The tripeptide glutathione (GSH) is an important metabolite with a broad spectrum of functions, and its homeostasis is essential to maintain cellular redox poise and effective responses to stress in plants. In Arabidopsis GSH is synthesised in two successive enzymatic steps by γ-glutamylcysteine synthetase (GSH1), localised exclusively in plastids, forming the pathway intermediate γ-glutamylcysteine (γ-EC), and then by glutathione synthetase (GSH2), which is located in both plastids and cytosol. This suggests a mechanism for γ-EC export from the plastids and, because the majority of GSH2 transcripts (90%) encode the cytosolic isoform, it is speculated that the cytosol may be the main compartment for GSH biosynthesis.

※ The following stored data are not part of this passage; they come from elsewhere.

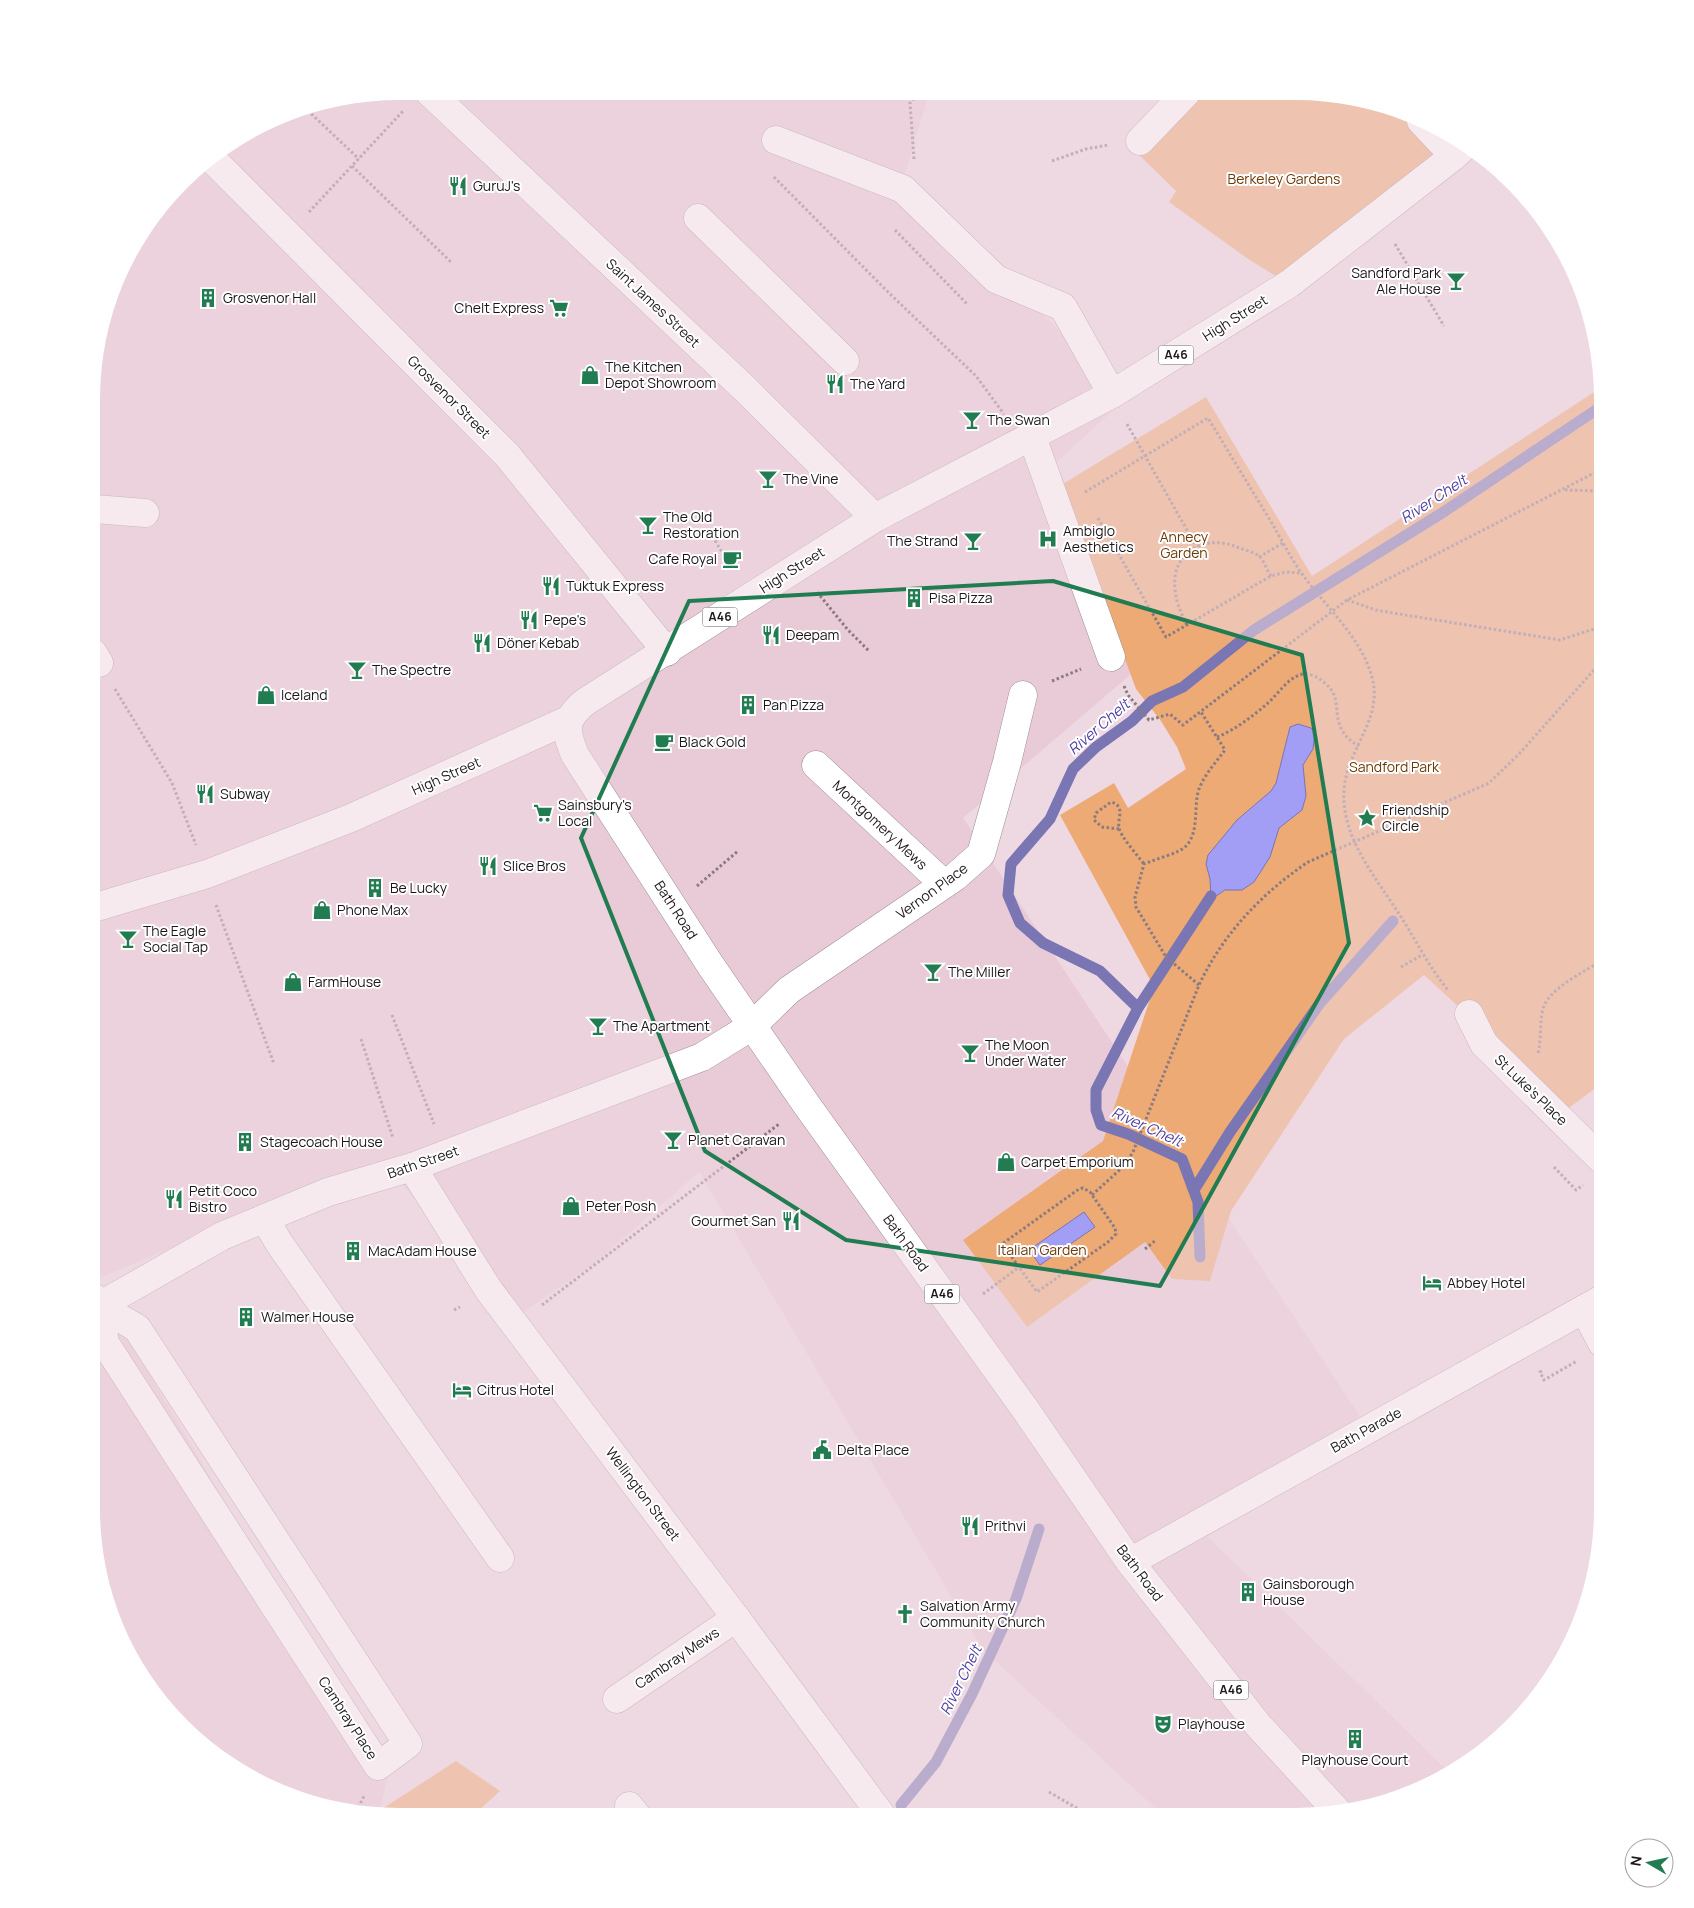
<svg xmlns="http://www.w3.org/2000/svg" width="1694" height="1908" viewBox="0 0 1694 1908" font-family="Manrope,sans-serif">
<rect width="100%" height="100%" fill="#eed8e1"/>
<path fill="#e9cbd7" d="M399 91 929 93 904 178 1127 397 1056 463 1144 663 963 818 1360 1416 1208 1537 1450 1773 1394 1801 1315 1816H1164L983 1650 699 1172 595 1263 515 1318 383 1162 94 1280 387 1778 379 1816 319 1806 245 1776 182 1727 143 1680 107 1608 92 1529 94 358 132 245 196 167 300 108Z"/>
<g fill="#edaa75">
<path d="M1186 93 1335 94 1394 108 1466 143 1289 284 1248 259 1169 202 1176 191 1134 150Z"/>
<path d="M1602 387V1083L1569 1108 1424 975 1344 1039 1231 1211 1210 1281 1172 1279 1145 1242 1027 1327 963 1240 1103 1141 1154 987 1060 815 1114 783 1128 808 1186 769 1177 747 1161 721 1136 689 1061 485 1206 397 1312 576Z"/>
<path d="M456 1761 500 1791 477 1812 470 1809 462 1816 373 1815Z"/>
</g>
<g fill="#a29ef5" stroke="#7a75b3">
<path d="M1298 724 1311 728 1315 733 1313 749 1303 765 1306 796 1302 810 1279 828 1270 857 1254 882 1242 890H1225L1216 896H1211L1210 879 1206 864 1208 855 1237 820 1271 791 1276 783 1290 727Z"/>
<path d="M1084 1212 1095 1227 1040 1265 1029 1250Z"/>
</g>
<g fill="none" stroke-linecap="round" stroke-linejoin="round">
<g stroke="#7a75b3" stroke-width="11">
<path d="M1138 1008 1211 896"/>
<path d="M1194 1190 1230 1132 1320 1003 1393 921"/>
<path d="M1200 1257 1198 1202 1182 1159 1128 1134 1101 1125 1096 1110V1090L1138 1008 1100 971 1043 943 1020 923 1008 895 1011 864 1050 819 1073 769 1096 747 1132 721 1152 701 1183 687 1254 630 1442 513 1602 406"/>
<path d="M901 1805 936 1762 972 1694 1016 1599 1039 1529"/>
</g>
<g stroke="#a28d95" stroke-width="29">
<g id="minor">
<path d="M428 91 744 388 875 518"/>
<path d="M776 140 903 189 996 279 1063 307 1112 394"/>
<path d="M1140 141 1186 93"/>
<path d="M212 159 507 455 667 652"/>
<path d="M698 218 845 361"/>
<path d="M1032 437 1111 657"/>
<path d="M94 509 145 513"/>
<path d="M93 653 99 663"/>
<path d="M816 765 944 884"/>
<path d="M93 908 207 874 351 818 568 720"/>
<path d="M1469 1014 1484 1044 1602 1160"/>
<path d="M412 1167 488 1289 736 1618 882 1816"/>
<path d="M265 1219 279 1243 500 1558"/>
<path d="M92 1296 99 1306 222 1236 328 1192 412 1167 702 1057 752 1026 789 990 955 877 981 854 1007 762 1023 695"/>
<path d="M99 1306 137 1328 408 1744 378 1766 105 1343Z"/>
<path d="M1584 1309 1602 1343"/>
<path d="M1130 1562 1602 1299"/>
<path d="M617 1699 736 1618"/>
<path d="M629 1806 637 1816"/>
</g>
</g>
<g stroke="#a28d95" stroke-width="29">
<path id="major" d="M1338 1812 1258 1725 1130 1562 1025 1409 806 1104 711 966 575 755C565 731 563 720 585 702L875 518 1112 394 1289 284 1454 156"/>
</g>
<g stroke="#a28d95" stroke-width="29">
<path id="highway" d="M1421 121 1454 156 1467 144"/>
</g>
<g stroke="#8a7b81" stroke-width="3" stroke-dasharray="2.5 2.5" stroke-linecap="butt">
<path d="M304 107 359 159"/>
<path d="M914 159 910 103 919 93"/>
<path d="M1052 161 1086 149 1108 145"/>
<path d="M352 166 452 263"/>
<path d="M774 177 890 294 976 376 1004 414"/>
<path d="M309 212 404 110"/>
<path d="M895 230 968 305"/>
<path d="M1395 244 1444 326"/>
<path d="M1127 424 1196 546"/>
<path d="M1565 490 1602 491"/>
<path d="M1085 492 1208 418C1230 454 1251 489 1273 525 1282 541 1291 558 1302 574 1325 606 1361 637 1372 677 1382 714 1356 740 1347 773 1332 828 1374 874 1401 917 1417 942 1429 967 1448 990"/>
<path d="M1098 518 1166 637 1271 576 1286 572 1301 573"/>
<path d="M710 532 732 569"/>
<path d="M1259 557 1283 543"/>
<path d="M817 592 848 630 869 651"/>
<path d="M1347 600 1376 610 1405 615 1560 640 1594 629H1602"/>
<path d="M1187 625C1181 613 1176 602 1175 589 1171 551 1206 534 1237 547 1244 550 1254 552 1259 556 1264 560 1267 571 1271 576"/>
<path d="M1052 681 1081 669"/>
<path d="M1124 686 1128 695 1149 720 1170 714 1183 725 1347 600 1602 469"/>
<path d="M115 689 172 783 196 845"/>
<path d="M1217 737C1235 730 1253 716 1268 703 1279 693 1288 677 1303 674 1312 673 1321 679 1327 685 1346 702 1325 727 1359 746"/>
<path d="M1119 829 1102 827 1094 820 1096 813 1111 802C1126 806 1117 818 1119 828 1121 837 1138 856 1144 864"/>
<path d="M697 886 738 851"/>
<path d="M216 905 274 1064"/>
<path d="M1401 967 1422 955"/>
<path d="M1199 985 1166 957 1136 907 1135 897 1144 864C1155 859 1180 853 1186 846 1200 831 1193 806 1199 789 1205 774 1216 762 1225 750L1201 712"/>
<path d="M392 1015 434 1124"/>
<path d="M361 1039 393 1138"/>
<path d="M1538 1053C1542 1037 1539 1019 1544 1006 1551 988 1586 970 1602 961"/>
<path d="M1554 1167 1576 1190 1583 1185"/>
<path d="M1092 1195 1124 1166 1133 1152 1199 985C1223 934 1261 894 1308 862L1489 783 1519 754 1602 661"/>
<path d="M1145 1249 1156 1240"/>
<path d="M983 1294 1019 1267 1002 1244 1079 1189 1083 1188 1090 1192 1115 1228 1116 1234 1108 1242 1037 1292 1019 1267"/>
<path d="M542 1305 779 1124"/>
<path d="M454 1310 460 1307"/>
<path d="M1542 1371 1540 1372 1544 1380 1577 1361"/>
<path d="M1049 1792 1090 1816"/>
<path d="M356 1812 364 1796"/>
</g>
<use href="#minor" stroke="#fff" stroke-width="28"/>
<use href="#major" stroke="#fff" stroke-width="28"/>
<use href="#highway" stroke="#fff" stroke-width="28"/>
</g>
<path d="M0 0H1694V1908H0ZM1053 581 1302 655 1349 943 1160 1286 846 1240 705 1151 581 838 689 601Z" fill="#eed8e1" fill-opacity=".55" fill-rule="evenodd"/>
<path fill="none" stroke="#227c52" stroke-width="4" stroke-linejoin="round" d="M1053 581 1302 655 1349 943 1160 1286 846 1240 705 1151 581 838 689 601Z"/>
<defs>
<g id="restaurant-bare" transform="scale(1.5)"><path d="M-5-6h1v4h1v-4h1v4h1v-4h1v5L-1.5 .5V6h-2V.5L-5-1ZM5-6V6H3V1.5H1.5Q1.5-4 5-6Z" fill="#227c52" stroke="#fff" stroke-width="2.5" paint-order="stroke"/></g>
<g id="bar-bare" transform="scale(1.5)"><path d="M-6-5H6L.8 .8V4.5H3.5V6h-7V4.5H-.8V.8Z" fill="#227c52" stroke="#fff" stroke-width="2.5" paint-order="stroke"/></g>
<g id="building-bare" transform="scale(1.5)"><path d="M-4-6H4V6H1V3H-1V6H-4ZM-2.5-4.3h1.7v1.8h-1.7ZM.8-4.3h1.7v1.8H.8ZM-2.5-1h1.7V.8h-1.7ZM.8-1h1.7V.8H.8Z" fill="#227c52" stroke="#fff" stroke-width="2.5" paint-order="stroke"/></g>
<g id="supermarket-bare" transform="scale(1.5)"><path d="M-6-5.5h2.5l.6 2H6L4.5 2H-2.5L-4.4-4H-6ZM-1.5 3.2a1.3 1.3 0 1 0 .1 0ZM3 3.2a1.3 1.3 0 1 0 .1 0Z" fill="#227c52" stroke="#fff" stroke-width="2.5" paint-order="stroke"/></g>
<g id="shop-bare" transform="scale(1.5)"><path d="M-5-2.5h2.3a2.7 3.5 0 0 1 5.4 0H5L5.5 6h-11ZM-1.5-2.5h3a1.5 2.3 0 0 0-3 0Z" fill="#227c52" stroke="#fff" stroke-width="2.5" paint-order="stroke"/></g>
<g id="hospital-bare" transform="scale(1.5)"><path d="M-5-5h3v3.5h4V-5h3V5h-3V1.5h-4V5h-3Z" fill="#227c52" stroke="#fff" stroke-width="2.5" paint-order="stroke"/></g>
<g id="cafe-bare" transform="scale(1.5)"><path d="M-5.5-4.5H6V0H3Q3 3.5 0 3.5H-2.5Q-5.5 3.5-5.5 0ZM3-3.2v2h1.7v-2ZM-6 4.5H4V6H-6Z" fill="#227c52" stroke="#fff" stroke-width="2.5" paint-order="stroke"/></g>
<g id="sight-bare" transform="scale(1.5)"><path d="M0-6L1.8-2.2L6-1.7L2.9 1.2L3.7 5.4L0 3.3L-3.7 5.4L-2.9 1.2L-6-1.7L-1.8-2.2Z" fill="#227c52" stroke="#fff" stroke-width="2.5" paint-order="stroke"/></g>
<g id="hotel-bare" transform="scale(1.5)"><path d="M-6-4.5h1.5V1H6V5H4.5V3h-9V5H-6ZM-4 0a1.8 1.8 0 1 1 3.6 0ZM.5 0V-2.5h3Q6-2.5 6 0Z" fill="#227c52" stroke="#fff" stroke-width="2.5" paint-order="stroke"/></g>
<g id="civic-bare" transform="scale(1.5)"><path d="M-.6-6.5H3V-4.5H.6V-3L4-1V1h2V6H-6V1h2V-1L-.6-3ZM-1.2 2.5V6h2.4V2.5Z" fill="#227c52" stroke="#fff" stroke-width="2.5" paint-order="stroke"/></g>
<g id="church-bare" transform="scale(1.5)"><path d="M-1.2-6h2.4v3.5h3.3v2.4h-3.3V6h-2.4V-.1h-3.3v-2.4h3.3Z" fill="#227c52" stroke="#fff" stroke-width="2.5" paint-order="stroke"/></g>
<g id="theatre-bare" transform="scale(1.5)"><path d="M-5-5.5Q0-4 5-5.5V0Q5 5 0 6Q-5 5-5 0ZM-3.3-2.5H-1v1.5H-3.3ZM1-2.5H3.3v1.5H1ZM-2.8 1Q0 5.5 2.8 1Z" fill="#227c52" stroke="#fff" stroke-width="2.5" paint-order="stroke"/></g>
</defs>
<g fill-rule="evenodd">
<use href="#restaurant-bare" x="458" y="186"/>
<use href="#bar-bare" x="1456" y="281"/>
<use href="#building-bare" x="208" y="298"/>
<use href="#supermarket-bare" x="559" y="308"/>
<use href="#shop-bare" x="590" y="375"/>
<use href="#restaurant-bare" x="835" y="384"/>
<use href="#bar-bare" x="972" y="420"/>
<use href="#bar-bare" x="768" y="479"/>
<use href="#bar-bare" x="648" y="525"/>
<use href="#hospital-bare" x="1048" y="539"/>
<use href="#bar-bare" x="973" y="541"/>
<use href="#cafe-bare" x="732" y="559"/>
<use href="#restaurant-bare" x="551" y="586"/>
<use href="#building-bare" x="914" y="598"/>
<use href="#restaurant-bare" x="529" y="620"/>
<use href="#restaurant-bare" x="771" y="635"/>
<use href="#restaurant-bare" x="482" y="643"/>
<use href="#bar-bare" x="357" y="670"/>
<use href="#shop-bare" x="266" y="695"/>
<use href="#building-bare" x="748" y="705"/>
<use href="#cafe-bare" x="664" y="742"/>
<use href="#restaurant-bare" x="205" y="794"/>
<use href="#supermarket-bare" x="543" y="813"/>
<use href="#sight-bare" x="1367" y="818"/>
<use href="#restaurant-bare" x="488" y="866"/>
<use href="#building-bare" x="375" y="888"/>
<use href="#shop-bare" x="322" y="910"/>
<use href="#bar-bare" x="128" y="939"/>
<use href="#bar-bare" x="933" y="972"/>
<use href="#shop-bare" x="293" y="982"/>
<use href="#bar-bare" x="598" y="1026"/>
<use href="#bar-bare" x="970" y="1053"/>
<use href="#bar-bare" x="673" y="1140"/>
<use href="#building-bare" x="245" y="1142"/>
<use href="#shop-bare" x="1006" y="1162"/>
<use href="#restaurant-bare" x="174" y="1199"/>
<use href="#shop-bare" x="571" y="1206"/>
<use href="#restaurant-bare" x="791" y="1221"/>
<use href="#building-bare" x="353" y="1251"/>
<use href="#hotel-bare" x="1432" y="1283"/>
<use href="#building-bare" x="246" y="1317"/>
<use href="#hotel-bare" x="462" y="1390"/>
<use href="#civic-bare" x="822" y="1450"/>
<use href="#restaurant-bare" x="970" y="1526"/>
<use href="#building-bare" x="1248" y="1592"/>
<use href="#church-bare" x="905" y="1614"/>
<use href="#theatre-bare" x="1163" y="1724"/>
<use href="#building-bare" x="1355" y="1739"/>
</g>
<g text-anchor="middle" stroke-width="4" stroke-linejoin="round" paint-order="stroke">
<g fill="#fff" stroke="#615c5e" stroke-width="1">
<rect x="1158.5" y="345.5" width="35" height="19" rx="4"/>
<rect x="702.5" y="607.5" width="35" height="19" rx="4"/>
<rect x="924.5" y="1284.5" width="35" height="19" rx="4"/>
<rect x="1213.5" y="1680.5" width="35" height="19" rx="4"/>
</g>
<g font-size="12" font-weight="bold" fill="#1d1619">
<text x="1176" y="359">A46</text>
<text x="720" y="621">A46</text>
<text x="942" y="1298">A46</text>
<text x="1231" y="1694">A46</text>
</g>
<g font-size="14" fill="#6d3a07" stroke="#fff">
<text x="1284" y="184">Berkeley Gardens</text>
<text x="1184" y="542">Annecy<tspan x="1184" dy="16">Garden</tspan></text>
<text x="1394" y="772">Sandford Park</text>
<text x="1042" y="1255">Italian Garden</text>
</g>
<g font-size="14" fill="#1d1619" stroke="#fff" text-anchor="start">
<text x="473" y="191">GuruJ's</text>
<text x="1441" y="278" text-anchor="end">Sandford Park<tspan x="1441" dy="16">Ale House</tspan></text>
<text x="223" y="303">Grosvenor Hall</text>
<text x="544" y="313" text-anchor="end">Chelt Express</text>
<text x="605" y="372">The Kitchen<tspan x="605" dy="16">Depot Showroom</tspan></text>
<text x="850" y="389">The Yard</text>
<text x="987" y="425">The Swan</text>
<text x="783" y="484">The Vine</text>
<text x="663" y="522">The Old<tspan x="663" dy="16">Restoration</tspan></text>
<text x="1063" y="536">Ambiglo<tspan x="1063" dy="16">Aesthetics</tspan></text>
<text x="958" y="546" text-anchor="end">The Strand</text>
<text x="717" y="564" text-anchor="end">Cafe Royal</text>
<text x="566" y="591">Tuktuk Express</text>
<text x="929" y="603">Pisa Pizza</text>
<text x="544" y="625">Pepe's</text>
<text x="786" y="640">Deepam</text>
<text x="497" y="648">Döner Kebab</text>
<text x="372" y="675">The Spectre</text>
<text x="281" y="700">Iceland</text>
<text x="763" y="710">Pan Pizza</text>
<text x="679" y="747">Black Gold</text>
<text x="220" y="799">Subway</text>
<text x="558" y="810">Sainsbury's<tspan x="558" dy="16">Local</tspan></text>
<text x="1382" y="815">Friendship<tspan x="1382" dy="16">Circle</tspan></text>
<text x="503" y="871">Slice Bros</text>
<text x="390" y="893">Be Lucky</text>
<text x="337" y="915">Phone Max</text>
<text x="143" y="936">The Eagle<tspan x="143" dy="16">Social Tap</tspan></text>
<text x="948" y="977">The Miller</text>
<text x="308" y="987">FarmHouse</text>
<text x="613" y="1031">The Apartment</text>
<text x="985" y="1050">The Moon<tspan x="985" dy="16">Under Water</tspan></text>
<text x="688" y="1145">Planet Caravan</text>
<text x="260" y="1147">Stagecoach House</text>
<text x="1021" y="1167">Carpet Emporium</text>
<text x="189" y="1196">Petit Coco<tspan x="189" dy="16">Bistro</tspan></text>
<text x="586" y="1211">Peter Posh</text>
<text x="776" y="1226" text-anchor="end">Gourmet San</text>
<text x="368" y="1256">MacAdam House</text>
<text x="1447" y="1288">Abbey Hotel</text>
<text x="261" y="1322">Walmer House</text>
<text x="477" y="1395">Citrus Hotel</text>
<text x="837" y="1455">Delta Place</text>
<text x="985" y="1531">Prithvi</text>
<text x="1263" y="1589">Gainsborough<tspan x="1263" dy="16">House</tspan></text>
<text x="920" y="1611">Salvation Army<tspan x="920" dy="16">Community Church</tspan></text>
<text x="1178" y="1729">Playhouse</text>
<text x="1355" y="1765" text-anchor="middle">Playhouse Court</text>
</g>
<g font-size="14" fill="#1d1619" stroke="#fff">
<text transform="translate(653 303) rotate(43)" y="5">Saint James Street</text>
<text transform="translate(1235 318) rotate(-32)" y="5">High Street</text>
<text transform="translate(449 397) rotate(45)" y="5">Grosvenor Street</text>
<text transform="translate(792 570) rotate(-32)" y="5">High Street</text>
<text transform="translate(446 776) rotate(-24)" y="5">High Street</text>
<text transform="translate(880 825) rotate(43)" y="5">Montgomery Mews</text>
<text transform="translate(932 891) rotate(-36)" y="5">Vernon Place</text>
<text transform="translate(676 910) rotate(57)" y="5">Bath Road</text>
<text transform="translate(1531 1090) rotate(44)" y="5">St Luke's Place</text>
<text transform="translate(423 1162) rotate(-19)" y="5">Bath Street</text>
<text transform="translate(906 1243) rotate(54)" y="5">Bath Road</text>
<text transform="translate(1366 1430) rotate(-29)" y="5">Bath Parade</text>
<text transform="translate(643 1494) rotate(53)" y="5">Wellington Street</text>
<text transform="translate(1140 1573) rotate(53)" y="5">Bath Road</text>
<text transform="translate(677 1658) rotate(-34)" y="5">Cambray Mews</text>
<text transform="translate(348 1718) rotate(57)" y="5">Cambray Place</text>
</g>
<g font-size="15" font-style="italic" fill="#4f41a4" stroke="#fff">
<text transform="translate(1434 499) rotate(-33)" y="5">River Chelt</text>
<text transform="translate(1099 727) rotate(-41)" y="5">River Chelt</text>
<text transform="translate(1147 1127) rotate(24)" y="5">River Chelt</text>
<text transform="translate(961 1680) rotate(-64)" y="5">River Chelt</text>
</g>
</g>
<path d="M0 0H1694V1908H0ZM399 100H1295A299 299 0 0 1 1594 399V1509A299 299 0 0 1 1295 1808H399A299 299 0 0 1 100 1509V399A299 299 0 0 1 399 100Z" fill="#fff" fill-rule="evenodd"/>
<g transform="translate(1649 1863) rotate(279)"><circle r="24" fill="#ffffff" stroke="#a5a2a3"/>
<path d="M0-4L9 19L0 12L-9 19Z" fill="#227c52"/>
<text y="-8" font-size="14" font-weight="bold" text-anchor="middle" fill="#1d1619">N</text>
</g>
</svg>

With the availability of knockout lethal mutants of GSH1 and GSH2 in Arabidopsis, we were able to manipulate the GSH biosynthetic pathway within cells through transgenic techniques. We successfully complemented the gsh1 and gsh2 null mutants with a cytosol-targeted bacterial EcGSHA and plastid-targeted Arabidopsis GSH2 protein, respectively, to wild-type phenotypes. These transgenics were little affected under heavy metal (cadmium) or oxidative stress (H2 O2 ) when compared to the wild type. Collectively, our data show that redirecting GSH1 activity exclusively to the cytosol or restricting GSH biosynthesis to the plastids has no significant impact on development or stress resistance, suggesting efficient exchange of γ-EC and GSH between the plastid and cytosol compartments within cells.